> Work to be completed
Scan the records below. List lines holding "applications".

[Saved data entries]
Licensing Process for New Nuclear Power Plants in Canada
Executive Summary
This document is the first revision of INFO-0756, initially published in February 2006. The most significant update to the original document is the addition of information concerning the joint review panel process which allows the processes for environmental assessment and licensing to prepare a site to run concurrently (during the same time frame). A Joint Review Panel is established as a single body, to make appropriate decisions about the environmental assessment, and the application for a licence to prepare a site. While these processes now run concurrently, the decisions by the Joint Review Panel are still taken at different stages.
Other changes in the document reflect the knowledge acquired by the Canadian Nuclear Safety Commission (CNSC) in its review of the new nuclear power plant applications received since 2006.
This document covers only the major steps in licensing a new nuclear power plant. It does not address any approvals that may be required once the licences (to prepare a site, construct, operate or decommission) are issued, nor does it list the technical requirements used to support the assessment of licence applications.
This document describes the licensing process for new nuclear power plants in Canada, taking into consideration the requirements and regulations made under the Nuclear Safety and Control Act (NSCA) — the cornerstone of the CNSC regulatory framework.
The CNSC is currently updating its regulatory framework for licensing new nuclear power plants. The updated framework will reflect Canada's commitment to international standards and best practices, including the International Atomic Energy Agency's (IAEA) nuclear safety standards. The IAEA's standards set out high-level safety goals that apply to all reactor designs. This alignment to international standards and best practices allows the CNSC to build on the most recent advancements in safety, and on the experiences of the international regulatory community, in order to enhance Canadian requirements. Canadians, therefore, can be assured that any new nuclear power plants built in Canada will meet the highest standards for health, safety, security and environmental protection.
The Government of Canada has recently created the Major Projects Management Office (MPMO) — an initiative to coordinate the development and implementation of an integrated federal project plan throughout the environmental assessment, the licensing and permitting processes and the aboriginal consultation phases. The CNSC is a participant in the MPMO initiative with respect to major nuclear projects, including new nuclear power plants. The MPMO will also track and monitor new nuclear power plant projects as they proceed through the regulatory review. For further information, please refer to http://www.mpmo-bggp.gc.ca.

> The answer
Other changes in the document reflect the knowledge acquired by the Canadian Nuclear Safety Commission (CNSC) in its review of the new nuclear power plant applications received since 2006.
This document covers only the major steps in licensing a new nuclear power plant. It does not address any approvals that may be required once the licences (to prepare a site, construct, operate or decommission) are issued, nor does it list the technical requirements used to support the assessment of licence applications.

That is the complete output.